テーブルにコップが置かれていると仮定します。ここで、このコップを数学的に 5000 の小さな「ピラミッド」形の要素に分割します。各要素には 5 つのコーナ、つまりノードがあります。コップの底のすべてのノードは固定、つまり「拘束」されており、移動できません (専門用語では、これらのノードにゼロ変位を課すと言います)。コップの上部近くの 1 つのノードを下に押して、荷重を適用します。
どのような材質もある程度の弾力性があるので、ノードはわずかに動きます。

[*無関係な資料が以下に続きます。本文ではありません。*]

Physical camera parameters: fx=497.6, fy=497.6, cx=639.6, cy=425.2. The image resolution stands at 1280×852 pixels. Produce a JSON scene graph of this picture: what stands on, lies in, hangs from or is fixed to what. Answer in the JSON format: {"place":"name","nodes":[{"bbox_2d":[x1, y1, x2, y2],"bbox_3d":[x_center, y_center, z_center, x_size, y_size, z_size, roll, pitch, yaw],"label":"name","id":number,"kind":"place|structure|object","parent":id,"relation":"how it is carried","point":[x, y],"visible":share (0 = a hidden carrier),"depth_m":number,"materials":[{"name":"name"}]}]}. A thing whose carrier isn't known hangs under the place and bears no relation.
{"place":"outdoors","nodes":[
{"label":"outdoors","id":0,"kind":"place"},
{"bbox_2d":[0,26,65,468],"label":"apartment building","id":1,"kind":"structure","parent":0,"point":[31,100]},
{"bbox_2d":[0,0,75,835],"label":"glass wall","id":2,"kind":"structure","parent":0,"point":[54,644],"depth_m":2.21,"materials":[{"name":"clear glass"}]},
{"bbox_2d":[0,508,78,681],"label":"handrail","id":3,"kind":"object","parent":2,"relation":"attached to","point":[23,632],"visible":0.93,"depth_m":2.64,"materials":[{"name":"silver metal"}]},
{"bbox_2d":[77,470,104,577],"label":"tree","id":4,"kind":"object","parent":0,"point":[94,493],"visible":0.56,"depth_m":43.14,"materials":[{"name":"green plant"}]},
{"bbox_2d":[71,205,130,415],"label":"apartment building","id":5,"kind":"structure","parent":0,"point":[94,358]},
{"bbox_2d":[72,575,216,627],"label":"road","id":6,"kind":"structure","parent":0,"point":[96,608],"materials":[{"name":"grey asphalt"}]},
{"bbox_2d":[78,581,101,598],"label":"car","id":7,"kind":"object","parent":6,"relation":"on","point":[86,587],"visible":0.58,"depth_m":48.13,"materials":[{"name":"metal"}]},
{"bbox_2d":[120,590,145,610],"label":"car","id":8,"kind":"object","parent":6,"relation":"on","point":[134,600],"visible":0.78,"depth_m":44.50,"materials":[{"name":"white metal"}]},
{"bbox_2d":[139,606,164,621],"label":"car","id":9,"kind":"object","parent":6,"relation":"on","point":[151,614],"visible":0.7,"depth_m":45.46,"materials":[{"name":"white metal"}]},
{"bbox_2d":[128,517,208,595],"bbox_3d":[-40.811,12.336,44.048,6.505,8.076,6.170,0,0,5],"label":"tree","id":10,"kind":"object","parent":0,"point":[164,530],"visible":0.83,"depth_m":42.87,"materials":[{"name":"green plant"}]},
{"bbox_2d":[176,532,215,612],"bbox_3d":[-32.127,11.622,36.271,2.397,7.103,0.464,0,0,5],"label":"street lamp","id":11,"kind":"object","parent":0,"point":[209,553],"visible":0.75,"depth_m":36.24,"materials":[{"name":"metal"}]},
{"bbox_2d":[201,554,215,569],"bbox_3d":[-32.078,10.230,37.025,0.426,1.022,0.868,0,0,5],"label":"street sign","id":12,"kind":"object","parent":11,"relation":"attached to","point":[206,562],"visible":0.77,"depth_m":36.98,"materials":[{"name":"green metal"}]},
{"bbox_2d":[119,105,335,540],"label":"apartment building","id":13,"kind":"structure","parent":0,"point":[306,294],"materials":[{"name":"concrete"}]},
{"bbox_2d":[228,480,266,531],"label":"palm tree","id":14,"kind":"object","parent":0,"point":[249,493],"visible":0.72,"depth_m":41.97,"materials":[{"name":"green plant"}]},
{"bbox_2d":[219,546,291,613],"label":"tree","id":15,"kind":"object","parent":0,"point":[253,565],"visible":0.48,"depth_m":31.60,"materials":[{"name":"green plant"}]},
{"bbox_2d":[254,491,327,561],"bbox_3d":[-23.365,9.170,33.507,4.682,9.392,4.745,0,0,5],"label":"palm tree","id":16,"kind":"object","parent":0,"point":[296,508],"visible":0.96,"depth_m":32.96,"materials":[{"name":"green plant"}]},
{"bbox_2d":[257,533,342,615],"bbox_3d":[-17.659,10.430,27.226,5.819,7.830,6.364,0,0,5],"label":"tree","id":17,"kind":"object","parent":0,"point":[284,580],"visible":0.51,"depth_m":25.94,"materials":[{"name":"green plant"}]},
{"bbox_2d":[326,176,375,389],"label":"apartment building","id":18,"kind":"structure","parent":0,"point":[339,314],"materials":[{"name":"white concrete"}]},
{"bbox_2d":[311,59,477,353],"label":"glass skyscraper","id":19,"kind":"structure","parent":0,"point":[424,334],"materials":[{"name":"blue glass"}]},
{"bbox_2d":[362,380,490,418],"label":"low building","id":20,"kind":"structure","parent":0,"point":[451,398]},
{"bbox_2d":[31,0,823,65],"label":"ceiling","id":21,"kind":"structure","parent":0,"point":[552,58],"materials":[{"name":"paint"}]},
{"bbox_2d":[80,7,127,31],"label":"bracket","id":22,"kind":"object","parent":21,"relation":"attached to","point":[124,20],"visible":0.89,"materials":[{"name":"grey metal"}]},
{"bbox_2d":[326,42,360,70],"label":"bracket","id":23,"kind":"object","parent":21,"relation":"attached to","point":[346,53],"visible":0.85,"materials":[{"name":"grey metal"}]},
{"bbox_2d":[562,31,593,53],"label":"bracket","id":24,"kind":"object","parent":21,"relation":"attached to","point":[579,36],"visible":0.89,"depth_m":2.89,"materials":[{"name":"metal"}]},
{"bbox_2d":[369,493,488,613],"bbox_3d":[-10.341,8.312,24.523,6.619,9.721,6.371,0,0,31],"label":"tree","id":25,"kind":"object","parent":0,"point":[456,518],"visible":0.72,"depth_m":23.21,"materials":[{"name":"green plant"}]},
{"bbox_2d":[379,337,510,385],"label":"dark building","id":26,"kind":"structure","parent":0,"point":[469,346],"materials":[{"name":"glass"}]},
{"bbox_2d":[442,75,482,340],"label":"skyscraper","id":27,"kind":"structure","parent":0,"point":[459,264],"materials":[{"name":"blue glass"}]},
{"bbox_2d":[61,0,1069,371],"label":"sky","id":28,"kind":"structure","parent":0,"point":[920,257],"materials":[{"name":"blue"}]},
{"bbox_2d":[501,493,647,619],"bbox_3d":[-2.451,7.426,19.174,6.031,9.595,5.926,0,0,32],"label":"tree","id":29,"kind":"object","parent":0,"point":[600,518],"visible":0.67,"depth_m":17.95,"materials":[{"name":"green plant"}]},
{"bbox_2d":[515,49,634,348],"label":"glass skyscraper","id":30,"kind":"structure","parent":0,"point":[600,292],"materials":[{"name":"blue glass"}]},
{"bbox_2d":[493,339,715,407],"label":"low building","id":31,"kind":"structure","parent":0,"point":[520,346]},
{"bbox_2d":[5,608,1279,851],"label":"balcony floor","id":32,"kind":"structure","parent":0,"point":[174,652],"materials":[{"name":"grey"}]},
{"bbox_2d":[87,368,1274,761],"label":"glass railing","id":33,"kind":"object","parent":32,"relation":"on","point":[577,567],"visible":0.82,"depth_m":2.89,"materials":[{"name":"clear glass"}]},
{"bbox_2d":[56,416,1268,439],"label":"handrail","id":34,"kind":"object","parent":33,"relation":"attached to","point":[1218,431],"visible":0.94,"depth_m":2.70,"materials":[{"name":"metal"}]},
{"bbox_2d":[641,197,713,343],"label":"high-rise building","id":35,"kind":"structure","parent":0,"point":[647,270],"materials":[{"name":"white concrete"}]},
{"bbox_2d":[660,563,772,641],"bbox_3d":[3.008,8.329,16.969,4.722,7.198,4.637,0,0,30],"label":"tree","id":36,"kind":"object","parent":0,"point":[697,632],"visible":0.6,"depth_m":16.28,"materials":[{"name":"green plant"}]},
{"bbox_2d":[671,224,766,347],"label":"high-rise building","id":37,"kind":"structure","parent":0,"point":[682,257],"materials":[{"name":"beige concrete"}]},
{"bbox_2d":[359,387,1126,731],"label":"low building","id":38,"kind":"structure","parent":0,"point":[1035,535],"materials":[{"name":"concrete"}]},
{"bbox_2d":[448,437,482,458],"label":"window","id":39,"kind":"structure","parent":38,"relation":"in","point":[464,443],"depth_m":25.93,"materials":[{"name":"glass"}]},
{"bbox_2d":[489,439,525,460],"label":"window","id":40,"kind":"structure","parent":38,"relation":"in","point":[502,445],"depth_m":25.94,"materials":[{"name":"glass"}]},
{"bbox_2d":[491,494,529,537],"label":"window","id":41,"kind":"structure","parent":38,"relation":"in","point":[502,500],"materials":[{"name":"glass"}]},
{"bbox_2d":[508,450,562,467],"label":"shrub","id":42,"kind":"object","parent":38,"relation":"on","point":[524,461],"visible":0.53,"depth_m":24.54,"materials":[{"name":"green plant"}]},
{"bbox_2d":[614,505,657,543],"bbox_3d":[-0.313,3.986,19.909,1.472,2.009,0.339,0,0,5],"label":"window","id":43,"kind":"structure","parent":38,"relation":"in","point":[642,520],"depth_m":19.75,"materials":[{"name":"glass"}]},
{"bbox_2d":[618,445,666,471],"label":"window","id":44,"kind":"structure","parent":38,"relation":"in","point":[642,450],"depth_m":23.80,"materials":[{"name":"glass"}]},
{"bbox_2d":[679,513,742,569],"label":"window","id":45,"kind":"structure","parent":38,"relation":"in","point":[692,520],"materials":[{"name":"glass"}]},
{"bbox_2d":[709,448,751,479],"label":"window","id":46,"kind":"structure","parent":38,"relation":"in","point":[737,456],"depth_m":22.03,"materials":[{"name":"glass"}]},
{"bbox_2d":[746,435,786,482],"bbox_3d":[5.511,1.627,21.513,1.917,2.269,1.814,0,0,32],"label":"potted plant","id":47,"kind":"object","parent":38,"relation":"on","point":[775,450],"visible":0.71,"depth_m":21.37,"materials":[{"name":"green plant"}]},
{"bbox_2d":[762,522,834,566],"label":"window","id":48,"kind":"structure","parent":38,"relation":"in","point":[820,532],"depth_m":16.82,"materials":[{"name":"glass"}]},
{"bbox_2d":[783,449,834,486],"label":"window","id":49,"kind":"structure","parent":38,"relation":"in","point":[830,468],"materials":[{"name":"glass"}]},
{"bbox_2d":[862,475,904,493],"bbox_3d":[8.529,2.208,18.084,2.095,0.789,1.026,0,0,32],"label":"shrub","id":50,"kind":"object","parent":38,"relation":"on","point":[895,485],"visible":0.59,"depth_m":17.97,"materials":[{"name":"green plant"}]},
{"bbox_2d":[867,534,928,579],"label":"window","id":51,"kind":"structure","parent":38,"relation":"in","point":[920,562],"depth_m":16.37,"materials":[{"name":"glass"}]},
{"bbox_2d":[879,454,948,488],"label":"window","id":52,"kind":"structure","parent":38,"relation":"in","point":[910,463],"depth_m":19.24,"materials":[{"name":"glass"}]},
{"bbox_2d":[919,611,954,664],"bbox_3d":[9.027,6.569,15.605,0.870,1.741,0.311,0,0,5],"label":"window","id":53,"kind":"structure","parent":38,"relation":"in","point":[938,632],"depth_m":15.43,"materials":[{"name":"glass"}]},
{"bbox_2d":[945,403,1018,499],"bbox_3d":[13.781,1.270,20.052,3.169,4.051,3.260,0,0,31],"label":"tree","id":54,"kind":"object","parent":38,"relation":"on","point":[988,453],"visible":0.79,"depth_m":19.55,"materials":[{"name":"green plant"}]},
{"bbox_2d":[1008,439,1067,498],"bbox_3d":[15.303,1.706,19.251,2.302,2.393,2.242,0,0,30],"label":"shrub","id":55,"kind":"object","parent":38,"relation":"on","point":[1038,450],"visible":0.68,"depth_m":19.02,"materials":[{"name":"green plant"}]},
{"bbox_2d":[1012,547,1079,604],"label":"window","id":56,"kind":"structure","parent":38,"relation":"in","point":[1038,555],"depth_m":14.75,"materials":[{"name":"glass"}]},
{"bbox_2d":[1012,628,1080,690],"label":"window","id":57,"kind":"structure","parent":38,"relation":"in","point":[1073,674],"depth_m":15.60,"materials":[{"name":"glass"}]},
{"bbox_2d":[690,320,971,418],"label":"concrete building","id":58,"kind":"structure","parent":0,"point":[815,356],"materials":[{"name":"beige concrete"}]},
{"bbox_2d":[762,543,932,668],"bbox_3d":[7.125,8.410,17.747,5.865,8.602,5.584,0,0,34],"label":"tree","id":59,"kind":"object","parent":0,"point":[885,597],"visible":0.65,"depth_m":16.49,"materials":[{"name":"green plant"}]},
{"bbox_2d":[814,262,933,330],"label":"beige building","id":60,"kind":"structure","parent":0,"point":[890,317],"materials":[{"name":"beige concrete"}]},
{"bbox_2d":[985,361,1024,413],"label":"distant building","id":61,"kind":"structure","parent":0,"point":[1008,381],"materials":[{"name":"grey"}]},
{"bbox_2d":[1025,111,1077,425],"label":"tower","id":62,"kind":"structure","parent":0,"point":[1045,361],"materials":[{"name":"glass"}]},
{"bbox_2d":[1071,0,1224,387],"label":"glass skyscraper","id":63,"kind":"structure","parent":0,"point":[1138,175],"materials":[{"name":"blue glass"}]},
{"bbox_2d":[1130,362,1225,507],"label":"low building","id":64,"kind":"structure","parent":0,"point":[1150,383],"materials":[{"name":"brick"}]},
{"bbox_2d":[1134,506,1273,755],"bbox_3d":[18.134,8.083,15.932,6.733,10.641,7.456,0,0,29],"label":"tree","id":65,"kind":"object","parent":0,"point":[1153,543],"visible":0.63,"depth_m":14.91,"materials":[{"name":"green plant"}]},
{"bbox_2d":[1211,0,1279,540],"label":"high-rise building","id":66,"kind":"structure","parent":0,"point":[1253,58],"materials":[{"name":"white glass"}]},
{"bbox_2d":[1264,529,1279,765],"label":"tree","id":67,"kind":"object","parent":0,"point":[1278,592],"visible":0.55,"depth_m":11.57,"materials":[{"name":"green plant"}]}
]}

個々の要素の動きは、式 F=kx に従っていますが、ほかの要素によって動きが妨げられます。言うまでもなく、最初の要素を通して伝えられた力は他のノードに影響し、更に、これらのノードがコップ全体の他のノードに影響します。
有限要素法では、「要素剛性式」という基本計算が行われます。この方法では、各要素のすべてのノード間の関係に比例定数 "k" が設定されます。従って、個々の要素の各ノードはバネで別のノードと接合していると考えることができます。このバネは、フックの方程式 F=kx に従って応力に反応します。
このようにしてコップは相互に関連し合うバネの集まりとして考えることができます。解析を続けると、式 F=kx を使って、"x" と "F" の各値がすべてのノードで決定されます。注記: "F" と "x" は、それぞれ値と方向を持つベクトルです。
各ノードでの "F" の値と各要素の図形が認識できたので、解析の最後の段階で応力が決定されます。
h 要素適応性およびp 要素適応性
この項では、次の事柄について簡単に説明します。
h 適応性と h 要素
p 適応性と p 要素
従来の有限要素解析では、要素数が増えるにしたがって解析の精度が向上します。問題の精度は、ひずみエネルギー、変位、応力などのさまざまなエンティティで量的に計測できる他、単純な数学的標準値または最小二乗法などの各種の誤差予測方法で計測ことができます。目標は、このような誤差解析方法を使って、実際のモデルの動作を正確に予測することです。
一連の有限要素解析は、サイズを縮小したり要素数を増やしたりするなどの方法で、手動または自動で編集することができます。これは標準の h 適応性方法です。各要素は、事前定義された形状関数の次数を使用した数学公式にあてはめられます。この多項式の次数は、h 適応性方法の中で変化しません。この機能と関連付けられた要素を h 要素と呼びます。
同じ問題に対する後続の有限要素解析を編集する別の方法は、元の有限要素サイズとメッシュを維持したままで、各要素の多項式の次数を増やすことです。補間次数の増加は内部的なもので、指定した許容誤差に達すると、解析が自動的に停止します。これを p 適応性方法と言います。この機能と関連付けられた要素を p 要素と呼びます。
p 要素は、大きな値の次数の多項式を持ち、複雑な応力フィールドをより正確に表現できます。
図形と荷重をより正確に表現できます。
解析の精度を、要素のサイズではなく、多項式の次数で制御できます。
荷重の場合と同様に、詳細な応力解析では、p 要素に分散境界条件を使うことが重要です。集中境界条件は特異な応力フィールドを生じる原因となるので、使わないようにしてください。
次のようにまとめることができます。
h 適応性:
要素のサイズが縮小され、数が増加します。
p 適応性:
元の有限要素サイズとメッシュを維持したまま、各要素の多項式の次数が増加します。補間次数の増加は内部的なもので、指定した許容誤差に達すると、解析が自動的に停止します。